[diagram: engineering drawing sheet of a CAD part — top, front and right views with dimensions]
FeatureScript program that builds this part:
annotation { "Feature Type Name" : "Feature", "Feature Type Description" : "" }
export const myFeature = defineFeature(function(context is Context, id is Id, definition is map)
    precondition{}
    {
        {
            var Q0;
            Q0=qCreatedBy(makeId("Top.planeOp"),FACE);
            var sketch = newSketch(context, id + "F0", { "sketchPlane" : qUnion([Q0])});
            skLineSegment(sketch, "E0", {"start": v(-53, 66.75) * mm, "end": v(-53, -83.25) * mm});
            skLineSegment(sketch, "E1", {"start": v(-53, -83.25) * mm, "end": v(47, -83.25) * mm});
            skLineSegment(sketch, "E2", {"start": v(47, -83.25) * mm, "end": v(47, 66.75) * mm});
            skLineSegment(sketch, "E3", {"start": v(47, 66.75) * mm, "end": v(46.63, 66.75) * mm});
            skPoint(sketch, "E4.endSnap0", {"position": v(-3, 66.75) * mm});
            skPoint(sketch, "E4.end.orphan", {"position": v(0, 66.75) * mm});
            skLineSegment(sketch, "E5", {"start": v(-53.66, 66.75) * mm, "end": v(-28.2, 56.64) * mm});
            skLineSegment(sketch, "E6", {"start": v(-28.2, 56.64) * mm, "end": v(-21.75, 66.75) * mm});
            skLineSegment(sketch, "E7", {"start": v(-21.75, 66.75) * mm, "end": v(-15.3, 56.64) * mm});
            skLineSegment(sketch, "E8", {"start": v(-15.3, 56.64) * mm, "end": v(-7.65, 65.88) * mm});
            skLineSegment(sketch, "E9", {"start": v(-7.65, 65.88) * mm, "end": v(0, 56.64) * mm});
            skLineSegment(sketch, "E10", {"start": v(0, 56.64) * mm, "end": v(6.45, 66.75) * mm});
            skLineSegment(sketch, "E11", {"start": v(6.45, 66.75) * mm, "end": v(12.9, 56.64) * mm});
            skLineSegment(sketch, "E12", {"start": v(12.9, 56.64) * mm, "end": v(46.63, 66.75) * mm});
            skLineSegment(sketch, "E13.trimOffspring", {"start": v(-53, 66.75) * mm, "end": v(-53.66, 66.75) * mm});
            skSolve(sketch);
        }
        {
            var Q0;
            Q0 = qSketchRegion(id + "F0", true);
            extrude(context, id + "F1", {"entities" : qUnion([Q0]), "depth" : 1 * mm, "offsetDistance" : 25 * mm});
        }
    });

::::

> Tarefa
Liste todas as linhas acima em que aparece a palavra "skPoint".

> Resposta correta
            skPoint(sketch, "E4.endSnap0", {"position": v(-3, 66.75) * mm});
            skPoint(sketch, "E4.end.orphan", {"position": v(0, 66.75) * mm});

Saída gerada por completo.